■ 本文抜粋:
+ + + +

桃の節句に続いて、桜の季節を迎えます。今年は暖冬でもうすでに関東地方では開花宣言があり、まもなく満開になろうとしています。かつては、4月の入学式の頃に満開になっていましたから、半月も早くなっていることになります。古代律令国家の時代、今から1,300前、桜の花が散る頃、鎮花祭(ちんかさい・はなしずめのまつり)と云う祭りが行なわれていました。大和盆地では今も行われていると言います。
花が飛び散るときに、疫神が分散して流行り病をなすので、それを鎮め抑えるために、この祭りを行うのだと、説明しています。改めて、古代の人々の心に触れる思いがします。
お花見の習俗の根底には、疫神に対する恐れがあり、この神を鄭重に祭ることが必須だったのです。流行り病さえなければ、いつも通りの楽しいお花見なのですが、今年はそんなわけに参りません。
学校は休校、卒業式も中止、様々な行事催しは自粛、不要不急の外出も控えるようにとの要請もあります。それによって既に経済活動に大きな影響が出ています。先祖たちが何度も乗り越えてきた危機体験、周到な予防で私たちも乗り越えて行かなければなりません。春先に何度もお祓いを繰り返してきた、先祖の心に立ち返り、新型コロナウイルスによる感染症の撲滅を改めて祈りたい。
立春を迎え、何日か寒の戻りがあったものの、異常な暖冬である。例年だと関東地方では湿った寒気が上越国境の山に大量の雪を降らせ、乾燥した寒気が赤城おろしとなって吹き抜ける。ところが今年は、雪が降らず、雨の多い冬だった。しかし、季節の巡りは、確実に春に向かい、2月20日頃には決まって福寿草の花がひらくが、こちらの方は時季を間違えていない。梅の花もすでに満開である。

+ + + +

■ データの内容:
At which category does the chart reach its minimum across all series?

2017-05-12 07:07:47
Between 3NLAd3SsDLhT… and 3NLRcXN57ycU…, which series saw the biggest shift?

+ + + +

■ 課題の狙い: 本文のうち「学校は休校」で始まる文に挙げられている対応を、すべて列挙してください。

■ 課題の解答:
・学校の休校
・卒業式の中止
・様々な行事催しの自粛
・不要不急の外出を控えること